=== Section Start ===

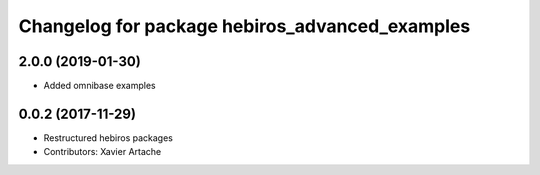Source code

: ^^^^^^^^^^^^^^^^^^^^^^^^^^^^^^^^^^^^^^^^^^^^^^^
Changelog for package hebiros_advanced_examples
^^^^^^^^^^^^^^^^^^^^^^^^^^^^^^^^^^^^^^^^^^^^^^^

2.0.0 (2019-01-30)
------------------
* Added omnibase examples

0.0.2 (2017-11-29)
------------------
* Restructured hebiros packages
* Contributors: Xavier Artache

=== Section End ===

### [Description of the task]
Find the line with "0.0.2 (2017-11-29)" in the listing. Reproduce it and all the lines after it, exactly, through the last line.

### [Solution]
0.0.2 (2017-11-29)
------------------
* Restructured hebiros packages
* Contributors: Xavier Artache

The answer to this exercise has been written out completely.